**Your objective**: One line at a time, check the entries below for the word "Оплата", and copy each line that has it.

[Extracted page text data]
────────────────
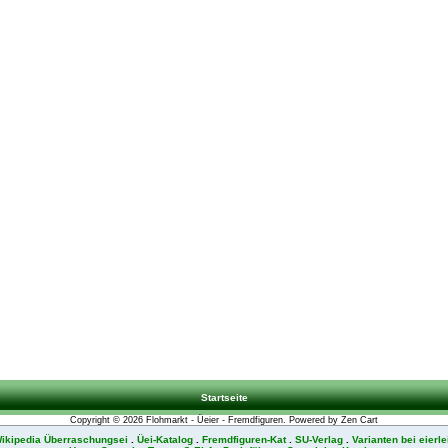
Startseite
Copyright © 2026
Flohmarkt - Üeier - Fremdfiguren
. Powered by
Zen Cart
ikipedia Überraschungsei
.
Üei-Katalog
.
Fremdfiguren-Kat
.
SU-Verlag
.
Varianten bei eierle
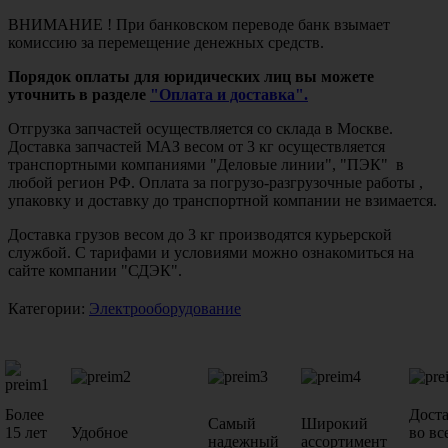
ВНИМАНИЕ ! При банковском переводе банк взымает
комиссию за перемещение денежных средств.
Порядок оплаты для юридических лиц вы можете
уточнить в разделе
"Оплата и доставка".
Отгрузка запчастей осуществляется со склада в Москве.
Доставка запчастей МАЗ весом от 3 кг осуществляется
транспортными компаниями "Деловые линии", "ПЭК" в
любой регион РФ. Оплата за погрузо-разгрузочные работы ,
упаковку и доставку до транспортной компании не взимается.
Доставка грузов весом до 3 кг производятся курьерской
службой. С тарифами и условиями можно ознакомиться на
сайте компании "СДЭК".
Категории:
Электрооборудование
Более
Дост
Самый
Широкий
15 лет
Удобное
во вс
надежный
ассортимент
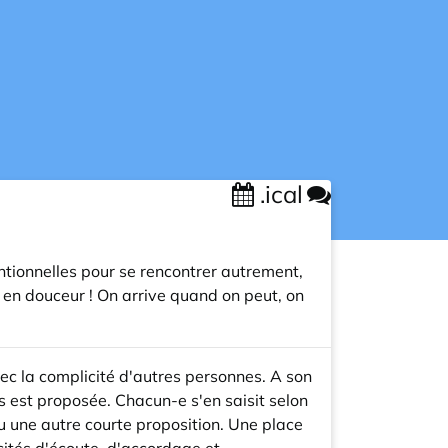
.ical
ntionnelles pour se rencontrer autrement,
e en douceur ! On arrive quand on peut, on
vec la complicité d'autres personnes. A son
s est proposée. Chacun-e s'en saisit selon
u une autre courte proposition. Une place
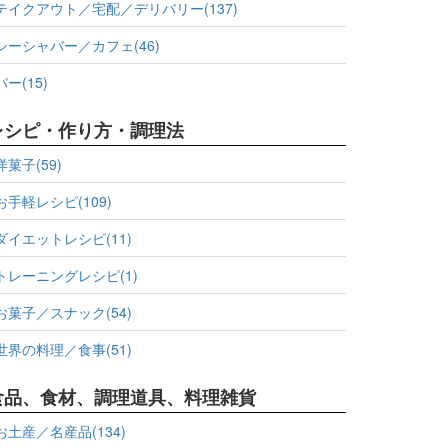
テイクアウト／宅配／デリバリー(137)
シーシャバー／カフェ(46)
バー(15)
レシピ・作り方・調理法
洋菓子(59)
お手軽レシピ(109)
ダイエットレシピ(11)
トレーニングレシピ(1)
お菓子／スナック(54)
世界の料理／食事(51)
食品、食材、調理道具、料理雑貨
お土産／名産品(134)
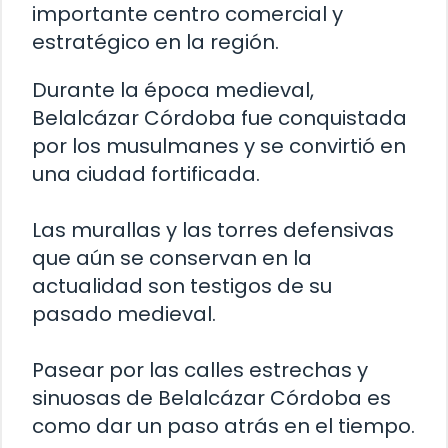
importante centro comercial y
estratégico en la región.
Durante la época medieval,
Belalcázar Córdoba fue conquistada
por los musulmanes y se convirtió en
una ciudad fortificada.
Las murallas y las torres defensivas
que aún se conservan en la
actualidad son testigos de su
pasado medieval.
Pasear por las calles estrechas y
sinuosas de Belalcázar Córdoba es
como dar un paso atrás en el tiempo.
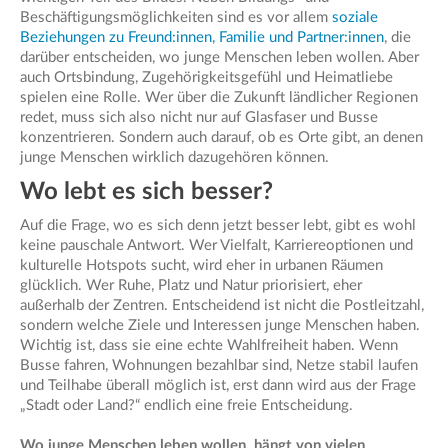
Beschäftigungsmöglichkeiten sind es vor allem
soziale
Beziehungen zu Freund:innen, Familie und Partner:innen
, die
darüber entscheiden, wo junge Menschen leben wollen. Aber
auch Ortsbindung, Zugehörigkeitsgefühl und Heimatliebe
spielen eine Rolle. Wer über die Zukunft ländlicher Regionen
redet, muss sich also nicht nur auf Glasfaser und Busse
konzentrieren. Sondern auch darauf, ob es Orte gibt, an denen
junge Menschen wirklich dazugehören können.
Wo lebt es sich besser?
Auf die Frage, wo es sich denn jetzt besser lebt, gibt es wohl
keine pauschale Antwort. Wer Vielfalt, Karriereoptionen und
kulturelle Hotspots sucht, wird eher in urbanen Räumen
glücklich. Wer Ruhe, Platz und Natur priorisiert, eher
außerhalb der Zentren. Entscheidend ist nicht die Postleitzahl,
sondern welche Ziele und Interessen junge Menschen haben.
Wichtig ist, dass sie eine echte Wahlfreiheit haben. Wenn
Busse fahren, Wohnungen bezahlbar sind, Netze stabil laufen
und Teilhabe überall möglich ist, erst dann wird aus der Frage
„Stadt oder Land?“ endlich eine freie Entscheidung.
Wo junge Menschen leben wollen, hängt von vielen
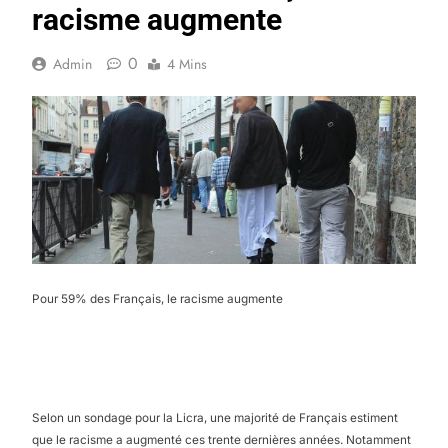
racisme augmente
0
Admin
4 Mins
Pour 59% des Français, le racisme augmente
Selon un sondage pour la Licra, une majorité de Français estiment
que le racisme a augmenté ces trente dernières années. Notamment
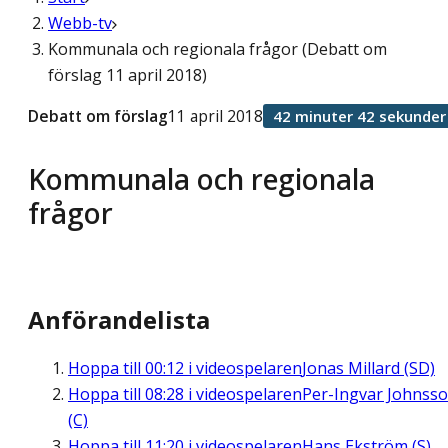
Webb-tv
Kommunala och regionala frågor (Debatt om
förslag 11 april 2018)
Debatt om förslag
11 april 2018
42 minuter 42 sekunder
Kommunala och regionala
frågor
Anförandelista
Hoppa till
00:12
i videospelaren
Jonas Millard (SD)
Hoppa till
08:28
i videospelaren
Per-Ingvar Johnss
(C)
Hoppa till
11:20
i videospelaren
Hans Ekström (S)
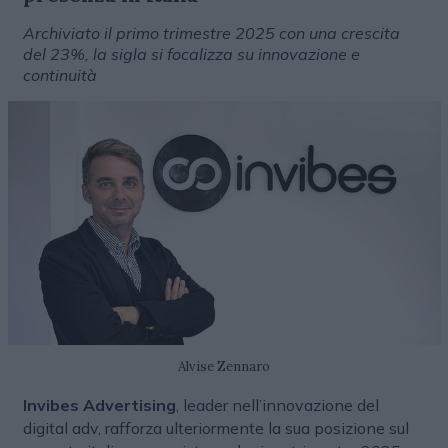
Archiviato il primo trimestre 2025 con una crescita
del 23%, la sigla si focalizza su innovazione e
continuità
Alvise Zennaro
Invibes Advertising
, leader nell’innovazione del
digital adv, rafforza ulteriormente la sua posizione sul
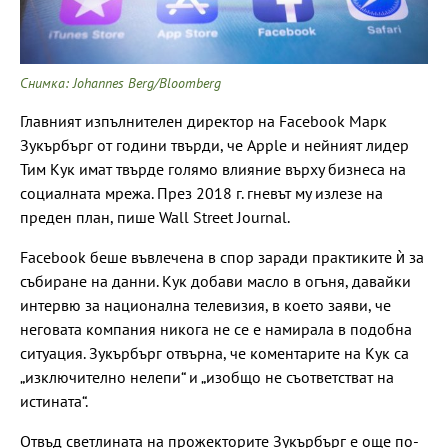
Снимка: Johannes Berg/Bloomberg
Главният изпълнителен директор на Facebook Марк
Зукърбърг от години твърди, че Apple и нейният лидер
Тим Кук имат твърде голямо влияние върху бизнеса на
социалната мрежа. През 2018 г. гневът му излезе на
преден план, пише Wall Street Journal.
Facebook беше въвлечена в спор заради практиките ѝ за
събиране на данни. Кук добави масло в огъня, давайки
интервю за национална телевизия, в което заяви, че
неговата компания никога не се е намирала в подобна
ситуация. Зукърбърг отвърна, че коментарите на Кук са
„изключително нелепи“ и „изобщо не съответстват на
истината“.
Отвъд светлината на прожекторите Зукърбърг е още по-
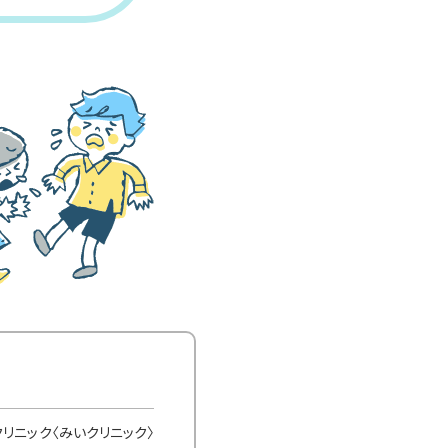
リニック〈みいクリニック〉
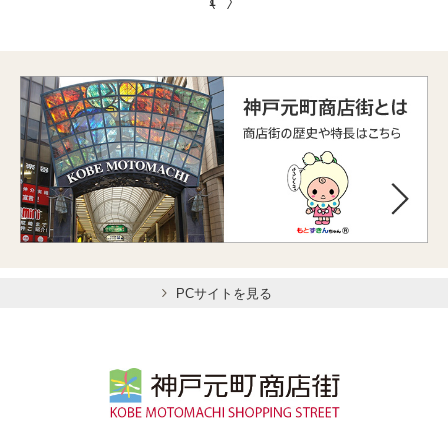
1
PCサイトを見る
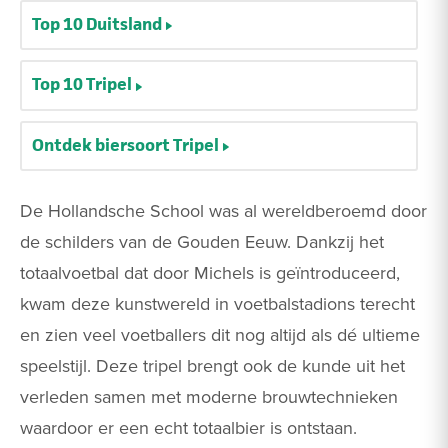
Top 10 Duitsland
Top 10 Tripel
Ontdek biersoort Tripel
De Hollandsche School was al wereldberoemd door
de schilders van de Gouden Eeuw. Dankzij het
totaalvoetbal dat door Michels is geïntroduceerd,
kwam deze kunstwereld in voetbalstadions terecht
en zien veel voetballers dit nog altijd als dé ultieme
speelstijl. Deze tripel brengt ook de kunde uit het
verleden samen met moderne brouwtechnieken
waardoor er een echt totaalbier is ontstaan.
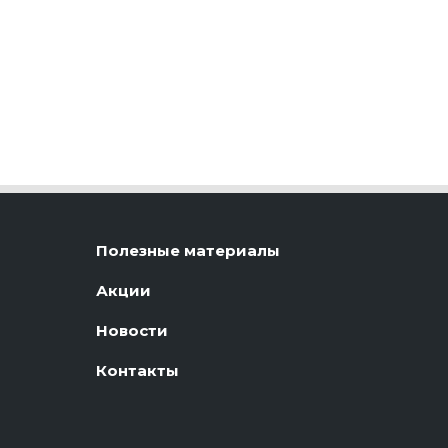
Полезные материалы
Акции
Новости
Контакты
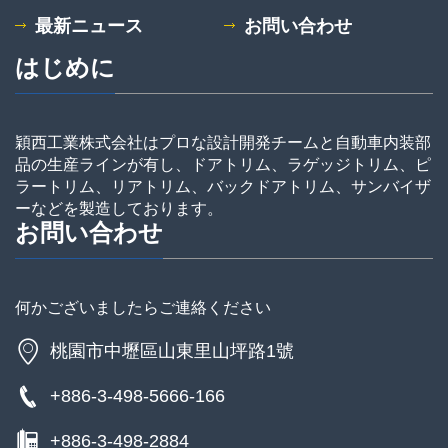
最新ニュース
お問い合わせ
はじめに
穎西工業株式会社はプロな設計開発チームと自動車内装部
品の生産ラインが有し、ドアトリム、ラゲッジトリム、ピ
ラートリム、リアトリム、バックドアトリム、サンバイザ
ーなどを製造しております。
お問い合わせ
何かございましたらご連絡ください
桃園市中壢區山東里山坪路1號
+886-3-498-5666-166
+886-3-498-2884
────────────────
**Expected answer**:
"Оплата и доставка".
любой регион РФ. Оплата за погрузо-разгрузочные работы ,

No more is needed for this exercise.